Ignorant buffoonery? Just an act. Spectacles of narcissism, immaturity, mendacity, racism, and subservience to foreign powers? All smoke and mirrors to confound the enemy. Or, if one wishes a particular element -- the racism, for example -- to be real, one can tune belief accordingly. The presumption of a heroic Donald Trump becomes immutable, and everything that seems wrong with him is diligently incorporated into that presumption by the believing mind.

Since Trump's base is largely oblivious of facts and arguments that discredit him, it's primed to adopt the QAnon portrait without much of a strain. Its members are already accustomed to managing the embarrassments that do get through to them by means of broad sophistries: that Trump is no worse than other politicians, or that he's got a plan. On top of that, the sacrilegious view of him as an instrument of God renders his sins irrelevant while exalting his imagined plan to the level of God’s design.

But it's QAnon that will perfect the seal on Trumpism. Its alternate reality will flow into all gaps and over the rough features of all surfaces. Given the single conceit that Trump is an undercover agent waging a struggle more vital than anything we see, it ceases to matter what we see. If he's supposed to be serving some mysterious cause greater than himself, the notion of divine will is always viable. Trump may go on boisterously claiming that it's all about him; but he would say that, wouldn't he? It has already become possible to interpret his words along QAnon lines, as when a New York Times interviewer recently questioned him about his reputation for whiling away too much time in front of a TV set. His reply: "Just the opposite. I don’t watch very much TV. Nobody knows what I do." The Republican National Convention was rife with barely oblique QAnon-signalling.

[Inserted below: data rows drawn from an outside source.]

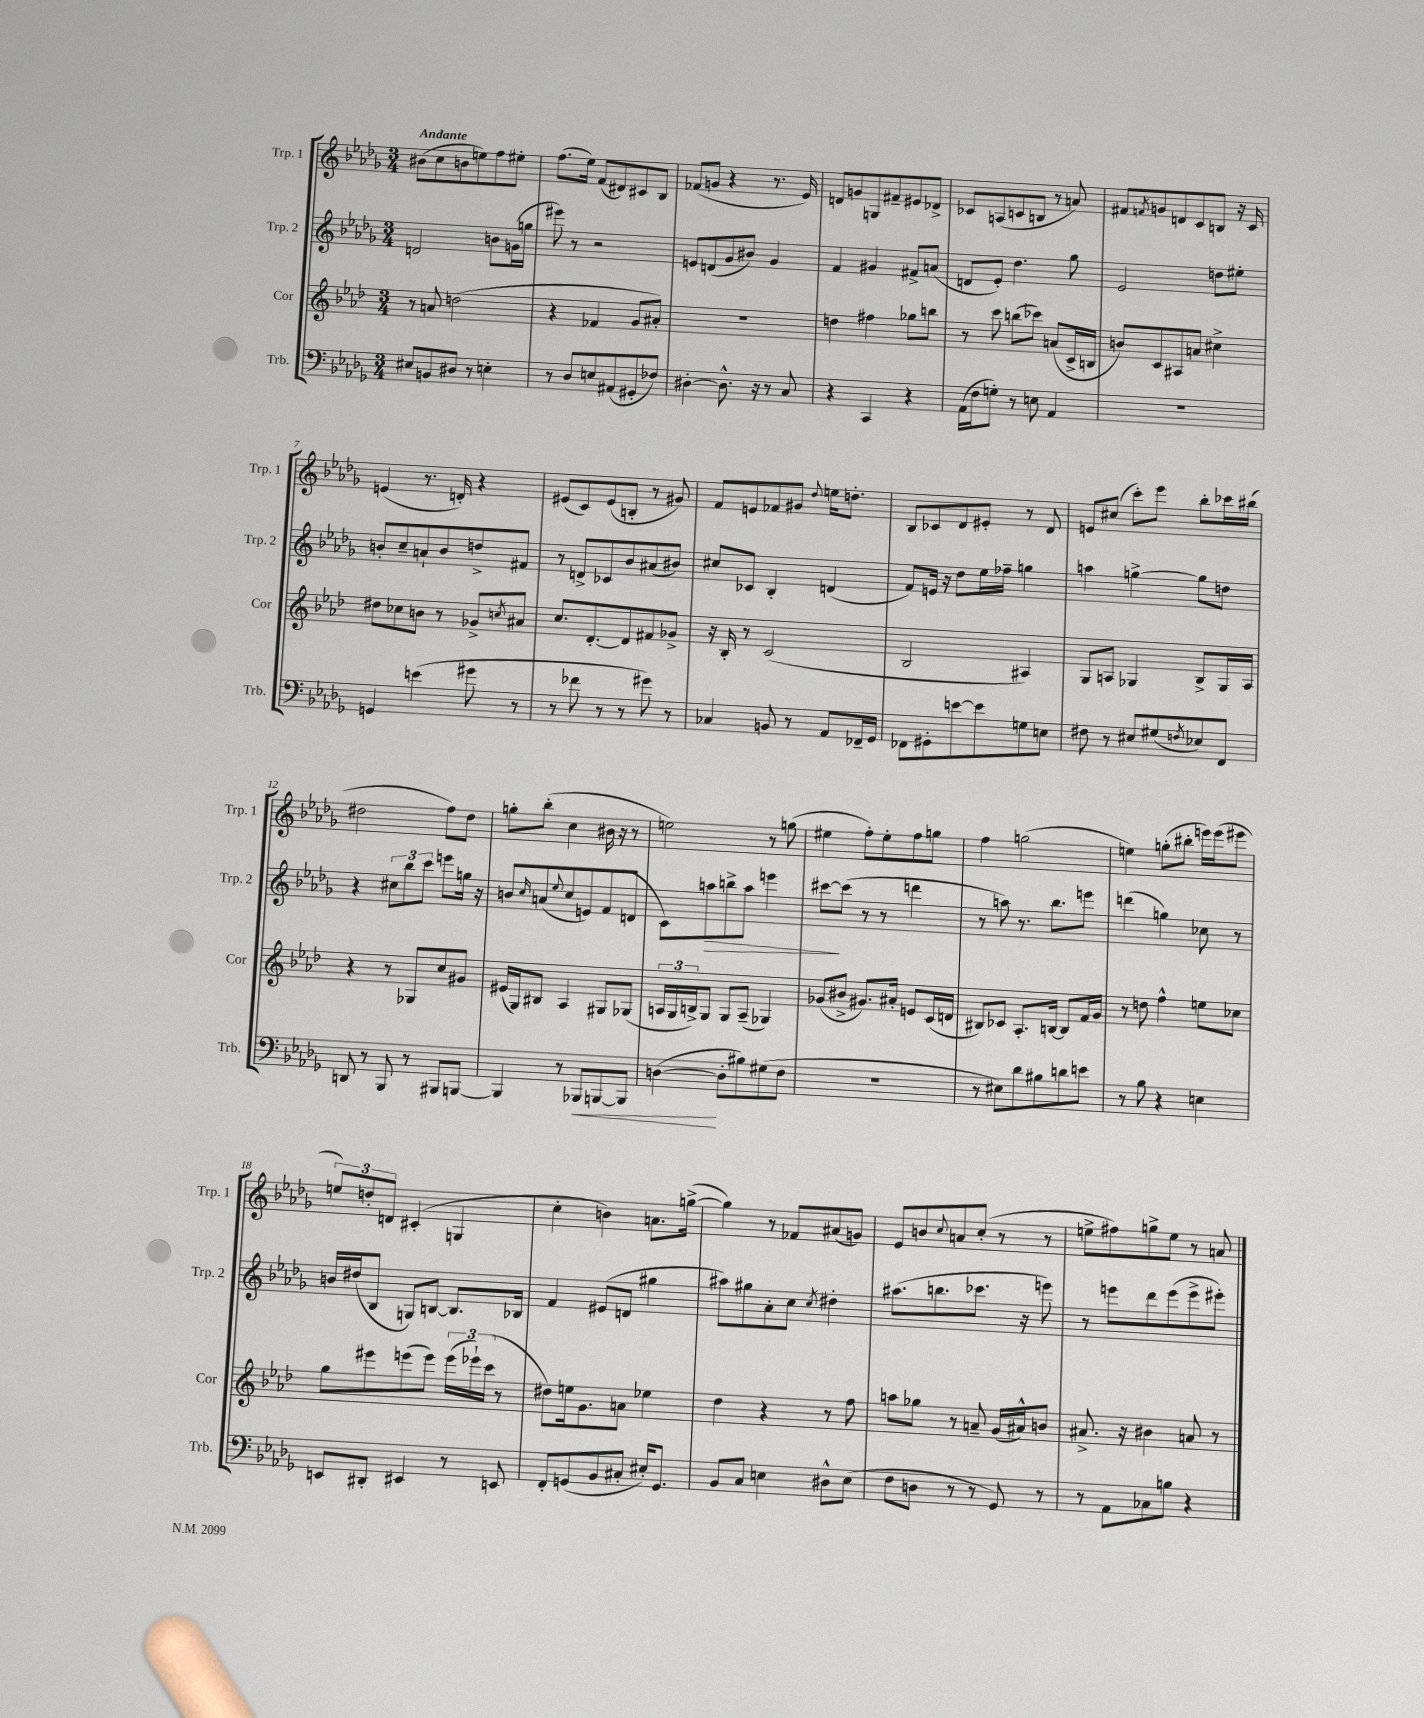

**kern	**dynam	**kern	**kern	**dynam	**kern
*part4	*part4	*part3	*part2	*part2	*part1
*staff4	*staff4	*staff3	*staff2	*staff2	*staff1
*I"Trb.	*	*I"Cor	*I"Trp. 2	*	*I"Trp. 1
*I'Trb.	*	*I'Cor	*I'Trp. 2	*	*I'Trp. 1
*clefF4	*	*clefG2	*clefG2	*	*clefG2
*k[b-e-a-d-g-]	*	*k[b-e-a-d-]	*k[b-e-a-d-g-]	*	*k[b-e-a-d-g-]
*M3/4	*	*M3/4	*M3/4	*	*M3/4
=1	=1	=1	=1	=1	=1
!	!	!	!	!	!LO:TX:a:B:t=Andante
8E#X/L	.	8r	2dn/	.	(8b#X\L
8BBn/	.	8an/	.	.	8cc\
8D#X/J	.	(2ddn\	.	.	8bn\
8r	.	.	.	.	8een\)
4En'\	.	.	8bn\L	.	8ff\
.	.	.	(16gn\L	.	8ee#X'\J
.	.	.	16ggn\JJ	.	.
=2	=2	=2	=2	=2	=2
8r	.	4r	8eee#X\)	.	(8.ff\L
8D-/L	.	.	8r	.	.
.	.	.	.	.	16ee-\Jk)
8En/	.	4f-X/	2r	.	(8f/L
(8AA#X/	.	.	.	.	8d#X/)
8GG#X'/	.	8g/L	.	.	8c#X/
8F-X/J)	.	8a#X'/J)	.	.	8B-/J
=3	=3	=3	=3	=3	=3
[4D#X'\	.	2.r	8en/L	.	(8f-X/L
.	.	.	(8dn/	.	8gn/J
8.D#^^\]	.	.	8g-/	.	4r
.	.	.	8b#X/J)	.	.
16r	.	.	.	.	.
8r	.	.	4g-/	.	8.r
8C/	.	.	.	.	.
.	.	.	.	.	16e-/)
=4	=4	=4	=4	=4	=4
4r	.	4ddn\	4f/	.	8dn/L
.	.	.	.	.	8gn/
4CC/	.	4ff#X\	4g#X/	.	8Gn/
.	.	.	.	.	8f#X~/
4r	.	8gg-X\L	8f#X^/L	.	8e#X/
.	.	8bbn\J	(8an/J	.	8d-X^/J
=5	=5	=5	=5	=5	=5
(16AA-\LL	.	8r	8dn/L	.	8c-X/L
16F\J	.	.	.	.	.
8Gn'\J)	.	8ccc\	8e-'/J)	.	(8An/
8r	.	(8bbn\L	4.dd-\	.	8cn/
8En\	.	8ccc-X\J)	.	.	8Bn/J
4AA-/	.	(8an/L	.	.	8r
.	.	16c^/L	8gg-\	.	8an/)
.	.	16Bn/JJ	.	.	.
=6	=6	=6	=6	=6	=6
2.r	.	8bn/L)	2e-/	.	8f#X/L
.	.	.	.	.	8qfn/
.	.	8c/	.	.	8gn/
.	.	8A#X/	.	.	8dn/
.	.	8an/J	.	.	8c/
.	.	4cc#X^\	8ddn\L	.	8Bn/J
.	.	.	8ee#X'\J	.	16r
.	.	.	.	.	16c/
!!LO:LB:g=z
=7	=7	=7	=7	=7	=7
4GGn/	.	8dd#X\L	8bn'/L	.	(4en/
.	.	8cc-X\	8cc~/	.	.
(4en\	.	8bn\J	8an`/	.	8.r
.	.	8r	8b/	.	.
.	.	.	.	.	16dn'/)
8g#X\	.	8g-X^/L	8ddn^/	.	4r
.	.	8qccn/	.	.	.
8r	.	8a#X/J	8f#X/J	.	.
=8	=8	=8	=8	=8	=8
8r	.	8.cc/L	8r	.	(8e#X/L
8f-X\	.	.	8dn^/L	.	8c/)
.	.	[8.d-'/	.	.	.
8r	.	.	8c-X/	.	(8e#/
8r	.	8d-/]	8b-/	.	8Bn'/J
8g#X\)	.	8f#X/	(8a#X/	.	8r
8r	.	8g-X^/J	8b#X/J)	.	8g#X/)
=9	=9	=9	=9	=9	=9
4C-X/	.	16r	8cc#X/L	.	8f/L
.	.	16B-'/	.	.	.
.	.	8r	8c-X/J	.	8en/
8BBn/	.	(2c/	4B-'/	.	8f-X/
8r	.	.	.	.	8g#X/J
.	.	.	.	.	8qqdd-/
8AA-/L	.	.	(4dn/	.	16een\KL
.	.	.	.	.	8.ddn'\J
16FF-X~/L	.	.	.	.	.
16GG-/JJ	.	.	.	.	.
=10	=10	=10	=10	=10	=10
8FF-X\L	.	2B-/	8f/L)	.	8B-/L
8GG#X'\	.	.	16en/Jk	.	8c-X/
.	.	.	16r	.	.
[8en\	.	.	8dd-\L	.	8d-/
8e\]	.	.	16ee-\L	.	8e#X'/J
.	.	.	16ff-X~\JJ	.	.
8Gn\	.	4A#X/)	4ggn\	.	8r
8En\J	.	.	.	.	8d-/
=11	=11	=11	=11	=11	=11
8F#X\	.	8G/L	4aan\	.	8en/L
8r	.	8An/J	.	.	(8cc#X/J
8E#X/L	.	4G-X/	[4ggn^\	.	8ccc'\L)
(8G#X/	.	.	.	.	8eee-\J
8qFn/	.	.	.	.	.
8E-X/)	.	8B-^/L	8gg\L]	.	8bb-'\L
8FF/J	.	16G-/L	8ddn\J	.	16ccc-X\L
.	.	16A/JJ	.	.	(16bb#X\JJ
!!LO:LB:g=z
=12	=12	=12	=12	=12	=12
8DDn/	.	4r	4r	.	2dd#X\
8r	.	.	.	.	.
8BBB-/	.	8r	12cc#X\L	.	.
.	.	.	12bb-\	.	.
8r	.	8G-X/L	.	.	.
.	.	.	12ccc\J	.	.
8BBB#X/L	.	8cc/	8eeen\L	.	8ff\L)
[8BBBn/J	.	8g#X/J	16ggn\Jk	.	8dd#\J
.	.	.	16r	.	.
=13	=13	=13	=13	=13	=13
4BBB/]	.	(16e#X/LL	8bn/L	.	8ggn'\L
.	.	16G/J)	.	.	.
.	.	.	16qqcc/	.	.
.	.	8B#X/J	(8an/	.	(8bb-'\J
.	.	.	8qqee-/	.	.
8r	.	4A-/	8cc/	.	4cc\
!	!LO:HP:b	!	!	!	!
8BBB-X/L	<	.	8en/)	.	.
[8BBBn/	.	8G#X/L	(8f/	.	16b#X\
.	.	.	.	.	16r
8BBB/J]	.	(8G-X/J	8dn/J	.	8r
=14	=14	=14	=14	=14	=14
([4Dn\	.	24An/LL	8c\L)	.	2een\)
.	.	24G/	.	.	.
.	.	24Bn^/J)	.	.	.
!	!	!	!	!LO:HP:b	!
.	.	8G/J	8aan\	>	.
8D'\L]	[	8G/L	8bbn^\	.	.
8B#X\)	.	(8A~/J	8aa\J	.	.
(8G#X\	.	4G-X/)	4eeen\	.	8r
8F\J	.	.	.	.	(8ggn\
=15	=15	=15	=15	=15	=15
2.r	.	(8g-X/L	[8ccc#X\L	.	4ee#X\
.	.	8b#X^/J	(8ccc#\J]	]	.
.	.	8.g#X/L)	8r	.	8ff'\L)
.	.	.	8r	.	8ee#'\
.	.	16a#X'/Jk	.	.	.
.	.	8en/L	4dddn\	.	8ff\
.	.	(16c/L	.	.	8ggn\J
.	.	16dn/JJ	.	.	.
=16	=16	=16	=16	=16	=16
8r	.	8B#X/L)	8r	.	4ff\
8E#X\L)	.	8c-X/J	8aan\)	.	.
8d-\	.	8.A-'/L	8.r	.	(2ggn\
8B#X\	.	.	.	.	.
.	.	[16Bn/Jk	8.bb-\L	.	.
8dn\	.	8B/L]	.	.	.
8en\J	.	16f/L	8eeen\J	.	.
.	.	16g/JJ	.	.	.
=17	=17	=17	=17	=17	=17
8r	.	8r	(4dddn\	.	4een\)
8B-\	.	8ddn\	.	.	.
4r	.	4ff^^\	4ggn\)	.	(8ggn'\L
.	.	.	.	.	8bb#X'\J
4En\	.	8een\L	8cc-X\	.	16eeen\LL)
.	.	.	.	.	(16eee\J
.	.	8cc-X\J	8r	.	8eee#X\J
!!LO:LB:g=z
=18	=18	=18	=18	=18	=18
8EEn/L	.	8gg\L	16bn/LL	.	12een/L)
.	.	.	(16dd#X/J	.	.
.	.	.	.	.	12ddn'/
8DD#X'/J	.	8eee#X\	8B-/J	.	.
.	.	.	.	.	12dn/J
4EE#X/	.	(8eeen\	8Gn/L)	.	(4c#X'/
.	.	8eee\J)	[8Bn/J	.	.
8r	.	(24eee\LL	8.B/L]	.	4Gn/
.	.	24eee-X`\)	.	.	.
.	.	(24ccc\JJ	.	.	.
8EEn/	.	8r	.	.	.
.	.	.	16B-X/Jk	.	.
=19	=19	=19	=19	=19	=19
8FF'/L	.	8dd#X\L)	4f/	.	4cc'\
(8GGn/	.	16een\k	.	.	.
.	.	8.g\	.	.	.
8BB-/	.	.	(8e#X/L	.	4bn\)
8C#X'/J	.	8an\J	8dn/J	.	.
16E#X'/KL)	.	4ee-X\	4gg#X\	.	8.an\L
8.GG/J	.	.	.	.	.
.	.	.	.	.	([16ggn^\Jk
=20	=20	=20	=20	=20	=20
8BB-/L	.	4dd-\	8aa#X\L)	.	4gg\])
8C/J	.	.	8gg#X\	.	.
4En\	.	4r	8a-'\	.	8r
.	.	.	8cc\J	.	8f-X/L
.	.	.	8qcc/	.	.
8D#X^^\L	.	8r	4dd#X'\	.	(8a#X/
(8E\J	.	8ff\	.	.	8gn/J)
=21	=21	=21	=21	=21	=21
8F\L	.	8aan\L	(8.aa#X\L	.	8e-/L
8Dn\J	.	8gg-X\J	.	.	8bn/
.	.	.	8.bbn\	.	.
.	.	.	.	.	8qqcc/
8r	.	8r	.	.	8an/
8r	.	8an~/	8.ccc-X\J	.	(8cc'/J
8GG-/)	.	(16g/LL	.	.	8r
.	.	16a#X^^/J)	16r	.	.
8r	.	8bn/J	8eeen\)	.	8r
=22	=22	=22	=22	=22	=22
8r	.	8.a#X^/	8r	.	8een^\L
8AA-\L	.	.	8eeen\L	.	8ff#X\)
.	.	16r	.	.	.
8C-X\	.	4b#X\	8ddd-\	.	8ggn^\
8Bn\J	.	.	(8eee\	.	8ee\J
4r	.	8an/	8eee^\	.	8r
.	.	8r	8eee#X'\J)	.	8an/
==	==	==	==	==	==
*-	*-	*-	*-	*-	*-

As the cult of Trump shades into that of QAnon, reservations about the man will fall before the thrill of getting in on what he supposedly represents: a sub rosa movement possessing a vault of secrets and a panoply of symbols. The portentous slogans, the furtively ubiquitous "Q" logo, and the winking freemasonry with other initiates should appeal to more people than Donald Trump himself does, while drawing them to him. His base can then grow at last. By and by, it can easily become a base for someone else.